• Brief:
Where a line of the entries below includes the string "aluminium", count it. Give only the resulting number.

__________

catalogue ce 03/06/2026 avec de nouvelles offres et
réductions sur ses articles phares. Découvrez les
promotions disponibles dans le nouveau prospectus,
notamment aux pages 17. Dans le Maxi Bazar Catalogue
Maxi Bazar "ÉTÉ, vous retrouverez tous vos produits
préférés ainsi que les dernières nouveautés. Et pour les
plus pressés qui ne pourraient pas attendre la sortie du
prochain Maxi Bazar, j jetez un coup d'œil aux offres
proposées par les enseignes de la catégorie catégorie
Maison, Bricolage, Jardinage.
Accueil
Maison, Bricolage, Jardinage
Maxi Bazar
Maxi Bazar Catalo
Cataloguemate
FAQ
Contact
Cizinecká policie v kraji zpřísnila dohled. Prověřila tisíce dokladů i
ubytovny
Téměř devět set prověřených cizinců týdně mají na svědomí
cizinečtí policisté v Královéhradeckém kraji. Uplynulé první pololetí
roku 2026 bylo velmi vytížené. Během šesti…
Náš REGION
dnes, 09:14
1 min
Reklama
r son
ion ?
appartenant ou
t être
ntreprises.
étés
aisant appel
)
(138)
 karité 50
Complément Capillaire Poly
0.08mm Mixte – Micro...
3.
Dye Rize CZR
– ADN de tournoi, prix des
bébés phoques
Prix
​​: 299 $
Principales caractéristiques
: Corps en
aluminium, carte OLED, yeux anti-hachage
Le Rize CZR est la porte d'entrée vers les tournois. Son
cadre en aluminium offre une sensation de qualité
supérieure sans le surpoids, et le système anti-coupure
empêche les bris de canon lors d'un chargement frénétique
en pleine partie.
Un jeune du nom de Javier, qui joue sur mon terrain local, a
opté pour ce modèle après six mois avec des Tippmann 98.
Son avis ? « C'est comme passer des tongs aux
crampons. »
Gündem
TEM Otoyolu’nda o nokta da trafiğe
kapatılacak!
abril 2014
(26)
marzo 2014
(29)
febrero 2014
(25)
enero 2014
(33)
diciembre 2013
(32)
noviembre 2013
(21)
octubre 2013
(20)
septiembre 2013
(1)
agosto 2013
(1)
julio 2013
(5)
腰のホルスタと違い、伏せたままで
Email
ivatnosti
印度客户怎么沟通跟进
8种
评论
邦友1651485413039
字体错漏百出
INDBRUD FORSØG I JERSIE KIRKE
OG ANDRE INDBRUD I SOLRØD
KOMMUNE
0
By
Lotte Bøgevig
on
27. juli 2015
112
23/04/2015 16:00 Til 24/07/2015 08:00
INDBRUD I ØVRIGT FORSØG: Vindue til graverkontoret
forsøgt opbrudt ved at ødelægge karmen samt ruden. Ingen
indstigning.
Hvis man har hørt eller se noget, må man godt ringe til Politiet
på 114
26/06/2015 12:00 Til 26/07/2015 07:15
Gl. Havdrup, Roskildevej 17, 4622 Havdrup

__________

• Solution for this problem:
2